We use Spring AOP to make use of aspects in our applications for the purpose of recording statistics about requests they receive. This approach has worked out well because it helps separate the concern of tracking statistics from our business logic. Previous iterations of our applications mixed the two, leaing to code that was generally harder to maintain.
Below is an example of how we might configure an aspect to target all entry points into our business application with the same aspect:
<aop:config>
<aop:pointcut id="requestPointcut"
expression="execution(public * org.company.service.*.*(..))"/>
<aop:aspect id="requestAspect" ref="requestStatAspect">
<aop:around method="around" pointcut-ref="requestPointcut"/>
</aop:aspect>
</aop:config>
<bean id="requestAspect" class="org.company.service.aop.RequestIdentifierAspect" lazy-init="true"/>
With the above, we are saying we want request identifiers managed for every request to our interfaces. With the wildcards in the expression, we are saying target every class in the org.mycompany.myapp.service
package and every method in those classes.
This approach worked greatly until we added an interface that provided health reporting for system monitoring purposes. This method lived in a new interface. Let's suppose added the interface method is defined as:
public boolean org.company.HealthService.isHealthy()

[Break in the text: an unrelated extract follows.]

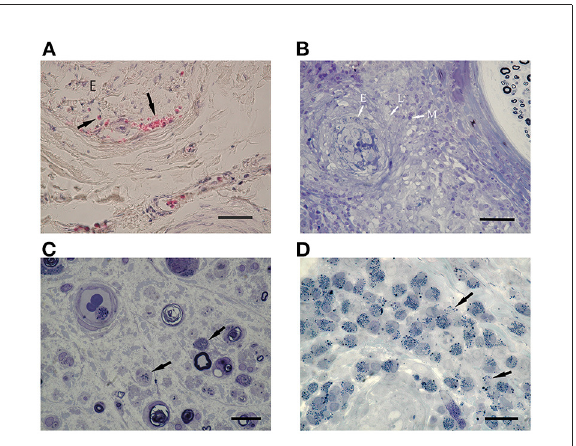
FIGURE3 Eosinophilic infiltration. (A) HE staining shows endoneurial infiltration of eosinophils (arrows) in a patient with iHES. (B) In patients with ANCA-positive EGPA, infiltrates are comprised of mixed eosinophils (E) and other cells (L: lymphocytes, M: macrophages). (C) In a patient with ANCA-negative EGPA, endoneurial eosinophils show decreased cytoplasmic granules and piecemeal degranulation (arrows). Intraluminal eosinophils are also observed (arrowhead). (D) In ANCA-negative EGPA, eosinophils infiltrating the vessel wall show degranulation (arrows). (B–D) EPON-embedded sections with toluidine-blue staining. Scale bars: 50 µ m (A,B) and 220 µ m (C,D) . ANCA, anti-neutrophil cytoplasmic antibodies; e, endoneurium; EGPA, eosinophilic granulomatosis with polyangiitis; HE, hematoxylin and eosin; iHES, idiopathic hypereosinophilic syndrome.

Since the method signature is different (it takes no arguments), running the advice in the aspect would lead to errors as the aspect evaluated the method arguments. We could change the code in the aspect to avoid processing if the arguments contained within the join point do not match what we are expecting. This approach is not that attractive because it one, involves changing code for special cases, and two, could lead to the aspect siltently not invoking its main logic at times we might not expect. If we target a method with the aspect unintentionally, we want to be informed by errors in our log.

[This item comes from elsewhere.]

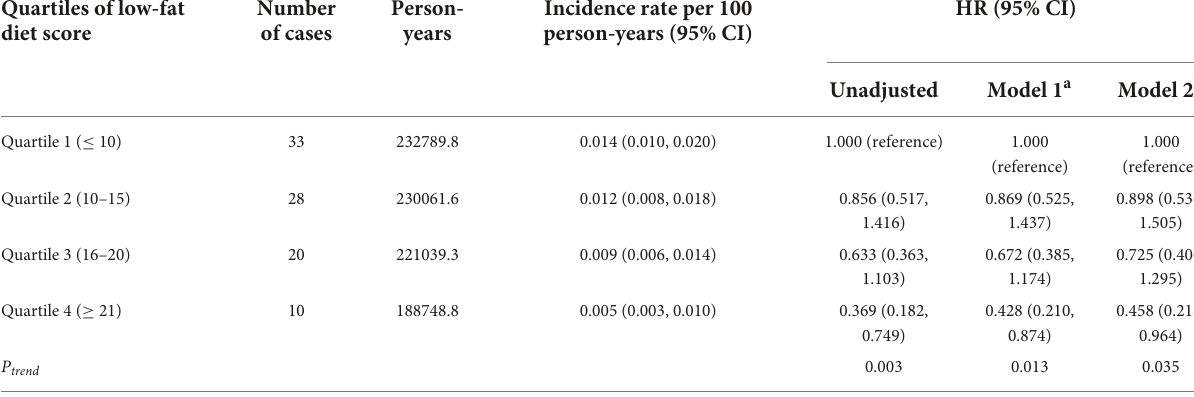
TABLE 2 Hazard ratios of the association of low-fat diet score with the risk of liver cancer. Quartiles of low-fat diet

An alternative we found was to exclude the new method from the pointcut expression:
execution(public * org.company.service.*.*(..)) && !execution(* org.company.service.HealthService.*(..))
Just with adding special case logic to an aspect or code in general to avoid exception cases, we have to be careful that the exceptional cases we avoid targeting with the aspect does not get out of hand as we are tempted to add more in the future.